Excerpts from a dataset:

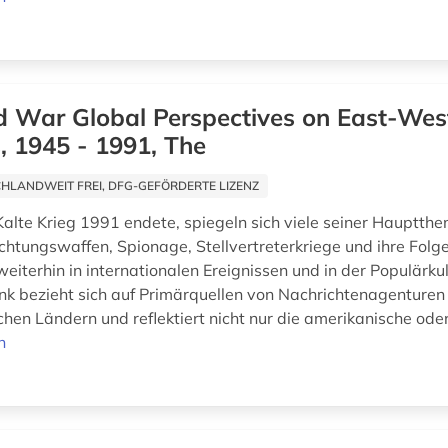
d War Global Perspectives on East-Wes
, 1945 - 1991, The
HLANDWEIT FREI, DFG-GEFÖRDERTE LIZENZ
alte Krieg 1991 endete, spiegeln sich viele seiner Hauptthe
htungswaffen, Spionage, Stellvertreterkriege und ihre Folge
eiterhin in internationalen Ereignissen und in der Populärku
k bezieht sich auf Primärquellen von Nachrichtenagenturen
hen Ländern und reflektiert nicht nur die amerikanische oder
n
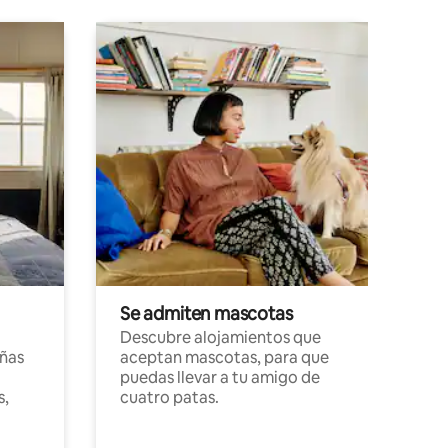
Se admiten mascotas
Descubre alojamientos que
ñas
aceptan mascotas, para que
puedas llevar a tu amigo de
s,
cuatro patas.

...

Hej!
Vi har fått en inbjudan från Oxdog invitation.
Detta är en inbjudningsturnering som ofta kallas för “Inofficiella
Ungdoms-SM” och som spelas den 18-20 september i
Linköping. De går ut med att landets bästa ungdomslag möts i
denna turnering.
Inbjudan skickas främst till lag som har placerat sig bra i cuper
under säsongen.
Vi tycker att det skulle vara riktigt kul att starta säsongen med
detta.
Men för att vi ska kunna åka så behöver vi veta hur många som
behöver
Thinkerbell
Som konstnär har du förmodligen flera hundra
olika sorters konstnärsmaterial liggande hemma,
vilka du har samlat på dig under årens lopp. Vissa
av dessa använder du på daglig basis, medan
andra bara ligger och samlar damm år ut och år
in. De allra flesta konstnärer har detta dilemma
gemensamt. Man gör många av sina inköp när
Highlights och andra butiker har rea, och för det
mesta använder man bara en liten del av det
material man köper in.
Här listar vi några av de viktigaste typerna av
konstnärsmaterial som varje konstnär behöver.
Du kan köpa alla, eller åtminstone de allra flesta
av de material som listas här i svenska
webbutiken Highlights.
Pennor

[Instructions for the task] Figure out how many lines above include the string "behöver", then report that number and nothing else.

[Reply to the exercise] 3